L’esprit critique est important dans ce métier, ainsi que la remise en cause, afin de savoir si nos compétences sont toujours bonnes ou bien s’il faut nous améliorer et nous former. En réalité, il ne faut pas avoir trop de certitudes, alors que paradoxalement, nous sommes censés apporter de l’assurance.Il faut avoir un esprit critique et une remise en cause qui ne sont pas liés uniquement à des compétences techniques , mais aussi à sa capacité à communiquer avec l’audité. 

Dernier conseil : soyez adaptable. S’adapter aux changements est évidemment très important également, notamment lorsque ce changement vient de l’extérieur, comme avec l’IA. Cette capacité d’adaptation, c’est aussi ce que l’on attend d’un auditeur. C’est donner l’exemple pour apporter cette force de changement qui est aussi attendue de l’Audit Interne.

Un message pour célébrer les 60 ans de lIFACI ?

N.G. : Tout d’abord, joyeux anniversaire. Et merci une nouvelle fois à l’IFACI pour tous ses apports, que ce soit la base documentaire, les formations que l’on suit, les certifications… Échanger avec d’autres auditeurs est aussi évidemment un avantage.
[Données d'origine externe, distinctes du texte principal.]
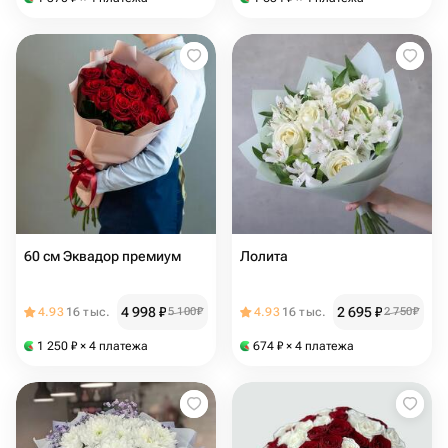
60 см Эквадор премиум
Лолита
4 998
₽
2 695
₽
4.93
16 тыс.
5 100
₽
4.93
16 тыс.
2 750
₽
1 250
₽
× 4 платежа
674
₽
× 4 платежа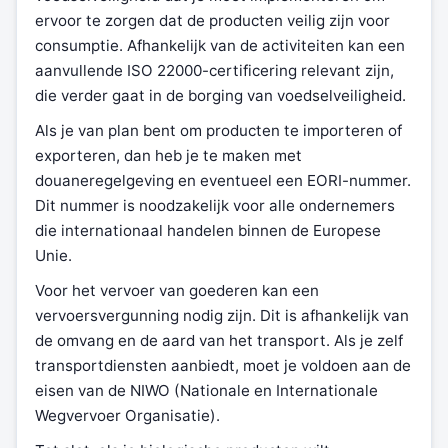
ervoor te zorgen dat de producten veilig zijn voor
consumptie. Afhankelijk van de activiteiten kan een
aanvullende ISO 22000-certificering relevant zijn,
die verder gaat in de borging van voedselveiligheid.
Als je van plan bent om producten te importeren of
exporteren, dan heb je te maken met
douaneregelgeving en eventueel een EORI-nummer.
Dit nummer is noodzakelijk voor alle ondernemers
die internationaal handelen binnen de Europese
Unie.
Voor het vervoer van goederen kan een
vervoersvergunning nodig zijn. Dit is afhankelijk van
de omvang en de aard van het transport. Als je zelf
transportdiensten aanbiedt, moet je voldoen aan de
eisen van de NIWO (Nationale en Internationale
Wegvervoer Organisatie).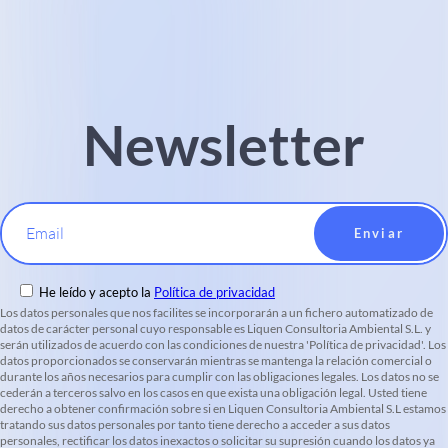
Newsletter
Email
He leído y acepto la
Política de privacidad
Los datos personales que nos facilites se incorporarán a un fichero automatizado de
datos de carácter personal cuyo responsable es Liquen Consultoria Ambiental S.L. y
serán utilizados de acuerdo con las condiciones de nuestra 'Política de privacidad'. Los
datos proporcionados se conservarán mientras se mantenga la relación comercial o
durante los años necesarios para cumplir con las obligaciones legales. Los datos no se
cederán a terceros salvo en los casos en que exista una obligación legal. Usted tiene
derecho a obtener confirmación sobre si en Liquen Consultoria Ambiental S.L estamos
tratando sus datos personales por tanto tiene derecho a acceder a sus datos
personales, rectificar los datos inexactos o solicitar su supresión cuando los datos ya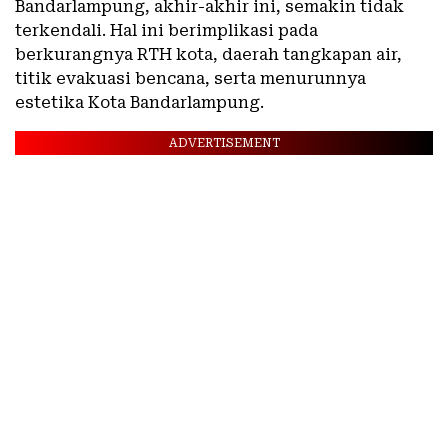
Bandarlampung, akhir-akhir ini, semakin tidak
terkendali. Hal ini berimplikasi pada
berkurangnya RTH kota, daerah tangkapan air,
titik evakuasi bencana, serta menurunnya
estetika Kota Bandarlampung.
ADVERTISEMENT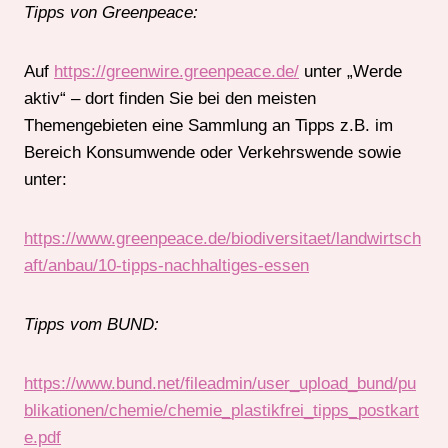
Tipps von Greenpeace:
Auf
https://greenwire.greenpeace.de/
unter „Werde
aktiv“ – dort finden Sie bei den meisten
Themengebieten eine Sammlung an Tipps z.B. im
Bereich Konsumwende oder Verkehrswende sowie
unter:
https://www.greenpeace.de/biodiversitaet/landwirtsch
aft/anbau/10-tipps-nachhaltiges-essen
Tipps vom BUND:
https://www.bund.net/fileadmin/user_upload_bund/pu
blikationen/chemie/chemie_plastikfrei_tipps_postkart
e.pdf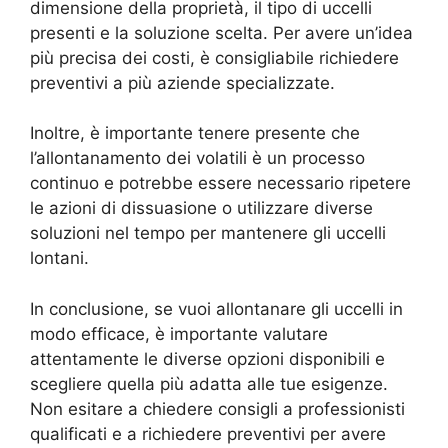
dimensione della proprietà, il tipo di uccelli
presenti e la soluzione scelta. Per avere un’idea
più precisa dei costi, è consigliabile richiedere
preventivi a più aziende specializzate.
Inoltre, è importante tenere presente che
l’allontanamento dei volatili è un processo
continuo e potrebbe essere necessario ripetere
le azioni di dissuasione o utilizzare diverse
soluzioni nel tempo per mantenere gli uccelli
lontani.
In conclusione, se vuoi allontanare gli uccelli in
modo efficace, è importante valutare
attentamente le diverse opzioni disponibili e
scegliere quella più adatta alle tue esigenze.
Non esitare a chiedere consigli a professionisti
qualificati e a richiedere preventivi per avere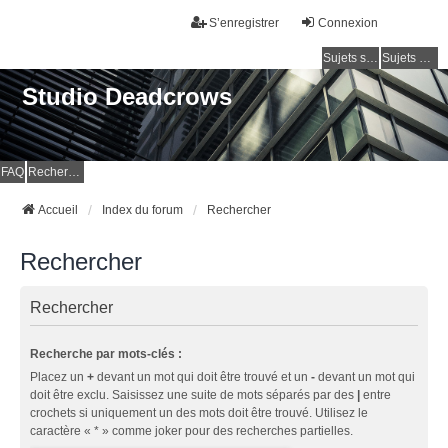
S’enregistrer
Connexion
Sujets sans réponse
Sujets actifs
Studio Deadcrows
FAQ
Rechercher
Accueil
Index du forum
Rechercher
Rechercher
Rechercher
Recherche par mots-clés :
Placez un
+
devant un mot qui doit être trouvé et un
-
devant un mot qui
doit être exclu. Saisissez une suite de mots séparés par des
|
entre
crochets si uniquement un des mots doit être trouvé. Utilisez le
caractère « * » comme joker pour des recherches partielles.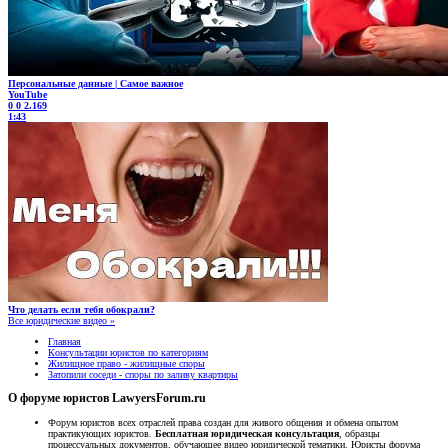
Персональные данные | Самое важное
YouTube
0
0
2.169
1:43
Что делать если тебя обокрали?
Все юридические видео »
Главная
Консультации юристов по категориям
Жилищное право - жилищные споры
Затопили соседи - споры по заливу квартиры
О форуме юристов LawyersForum.ru
Форум юристов всех отраслей права создан для живого общения и обмена опытом
практикующих юристов.
Бесплатная юридическая консультация
, образцы
процессуальных документов, обучающее видео юридической тематики. Юристы форума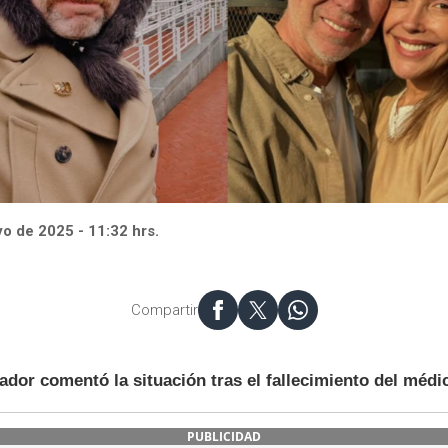
o de 2025 - 11:32 hrs.
Compartir
ador comentó la situación tras el fallecimiento del médi
PUBLICIDAD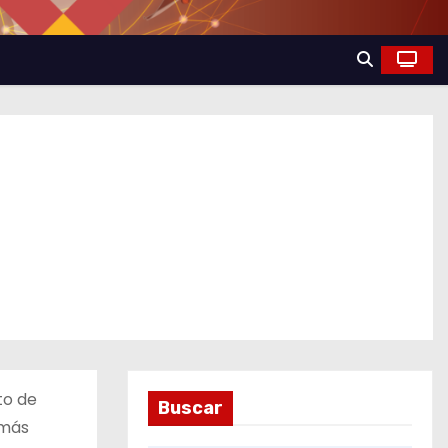
to de
Buscar
 más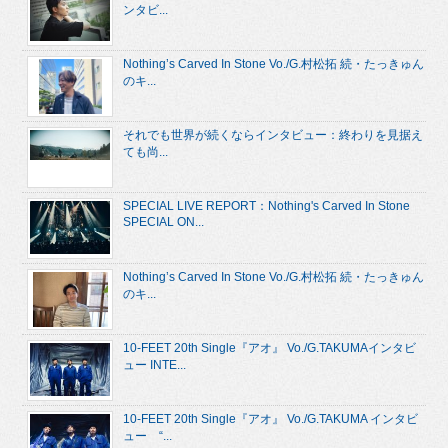
ンタビ...
Nothing’s Carved In Stone Vo./G.村松拓 続・たっきゅん
のキ...
それでも世界が続くならインタビュー：終わりを見据え
ても尚...
SPECIAL LIVE REPORT：Nothing's Carved In Stone
SPECIAL ON...
Nothing’s Carved In Stone Vo./G.村松拓 続・たっきゅん
のキ...
10-FEET 20th Single『アオ』 Vo./G.TAKUMAインタビ
ュー INTE...
10-FEET 20th Single『アオ』 Vo./G.TAKUMA インタビ
ュー “...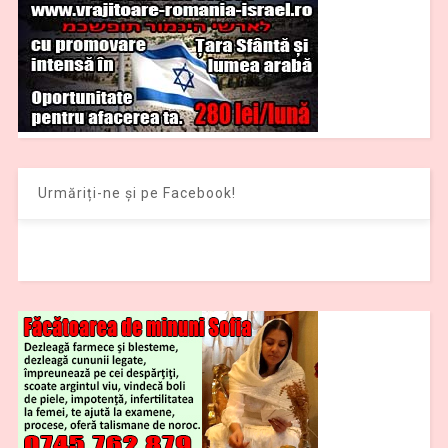
Urmăriți-ne și pe Facebook!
Malheureusement, je sous-utilise encore un peu cette opportunité d’échanges par manque de temps pour pouvoir me connecter à tel ou tel webinaire en direct. Ma seule vraie interaction est aujourd’hui avec les consultants et les certificateurs de l’IFACI Certification; elle fait partie intégrante de mon plan stratégique pour l’audit interne depuis plusieurs années.